Text excerpt:
========

Hot-roller fixing toner for developing electrostatically charged images

Abstract

This invention relates to a toner for developing an electrostatically charged image of a heat roller type copier or printer, the toner consisting essentially of a binder resin, a colorant and a charge control agent, in which the binder resin at least includes a polyolefin resin having a cyclic structure, and a polyolefin resin of a cyclic structure having an intrinsic viscosity (i.v.) of 0.25 dl/g or more, a heat distortion temperature (HDT) by DIN53461-B of 70° C. or higher, and a number average molecular weight of 7,500 or more and a weight average molecular weight of 15,000 or more, as measured by GPC, is contained in a proportion of less than 50% by weight based on the entire binder resin. The toner for developing an electrostatically charged image according to the invention is excellent in fixability, light transmission, and anti-toner spent properties, giving a sharp, high quality image, can be applied to any of a dry one-component magnetic toner, a dry one-component nonmagnetic toner, a dry two-component toner and a liquid toner, and exhibits marked effects particularly when used in a color toner.

Description

TECHNICAL FIELD

The present invention relates to a toner for developing an electrostatically charged image of a heat roller type copier or printer. More specifically, this invention relates to a dry one-component magnetic toner, a dry one-component nonmagnetic toner, a dry two-component toner or a liquid toner which, when fixed, is excellent in anti-spent toner effect, and can form a well fixed, highly transparent, sharp image.

BACKGROUND ART

Heat roller fixing type electrostatically charged image developing copiers and printers are gaining popularity because of widespread office automation. With this background, demand is growing for high grade or sharp copied or printed images which are highly light transmissive and well fixed. General formulations for toners in heat roller fixing type electrostatically charged image developing copiers and printers are shown in Table 1. One of the main factors for improving the sharpness, light transmission and strength of fixing of the image is a binder resin, a chief component of the toner. That is, a heat roller fixing type electrostatically charged image developing copier or printer feeds a toner to an electrostatically charged image on a latent image carrier to obtain a visible image, then transfers the resulting toner image to a plain paper or an OHP film, and fixes the transferred image. Currently, styrene-acrylate resin and polyester resin are widely used as binder resins. With the former resin, however, the light transmission and clarity of the resulting toner are not fully satisfactory, resulting in difficulty in obtaining a high grade image. The latter resin, on the other hand, imparts sufficient light transmission, but the resin is yellowish in color, thus decreasing clarity.

========

Work required: Please reproduce the toner patent excerpt word for word, starting with "The present invention" and going on through "transparent, sharp image.". Rely on the toner patent excerpt and nothing else.

========

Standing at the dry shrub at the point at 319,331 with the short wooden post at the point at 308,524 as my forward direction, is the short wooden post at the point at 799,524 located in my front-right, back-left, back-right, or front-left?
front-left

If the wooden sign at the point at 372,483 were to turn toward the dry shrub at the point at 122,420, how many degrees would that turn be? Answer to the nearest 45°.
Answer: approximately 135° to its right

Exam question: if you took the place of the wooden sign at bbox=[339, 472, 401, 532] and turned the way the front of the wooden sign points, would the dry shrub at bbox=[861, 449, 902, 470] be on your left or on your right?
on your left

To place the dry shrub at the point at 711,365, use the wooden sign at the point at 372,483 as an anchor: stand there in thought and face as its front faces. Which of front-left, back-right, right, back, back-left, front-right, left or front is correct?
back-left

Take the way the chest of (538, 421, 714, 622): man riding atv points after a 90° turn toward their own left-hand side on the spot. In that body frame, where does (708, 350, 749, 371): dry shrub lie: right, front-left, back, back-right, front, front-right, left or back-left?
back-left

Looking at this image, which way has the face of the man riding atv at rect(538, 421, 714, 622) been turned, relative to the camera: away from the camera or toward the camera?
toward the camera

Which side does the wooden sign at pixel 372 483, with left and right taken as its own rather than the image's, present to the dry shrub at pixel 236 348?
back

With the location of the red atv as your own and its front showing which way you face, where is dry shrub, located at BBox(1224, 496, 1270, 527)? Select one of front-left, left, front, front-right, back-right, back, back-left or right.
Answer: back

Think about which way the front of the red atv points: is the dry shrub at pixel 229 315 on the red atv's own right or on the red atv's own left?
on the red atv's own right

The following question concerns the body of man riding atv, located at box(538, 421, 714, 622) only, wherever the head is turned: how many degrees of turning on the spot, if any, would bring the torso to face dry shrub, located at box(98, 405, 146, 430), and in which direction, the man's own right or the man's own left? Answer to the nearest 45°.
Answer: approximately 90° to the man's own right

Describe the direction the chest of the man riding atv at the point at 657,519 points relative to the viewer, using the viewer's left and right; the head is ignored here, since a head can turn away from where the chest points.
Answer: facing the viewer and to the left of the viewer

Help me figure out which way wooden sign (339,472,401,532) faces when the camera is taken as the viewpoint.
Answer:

========

Response to this exercise:
The present invention relates to a toner for developing an electrostatically charged image of a heat roller type copier or printer. More specifically, this invention relates to a dry one-component magnetic toner, a dry one-component nonmagnetic toner, a dry two-component toner or a liquid toner which, when fixed, is excellent in anti-spent toner effect, and can form a well fixed, highly transparent, sharp image.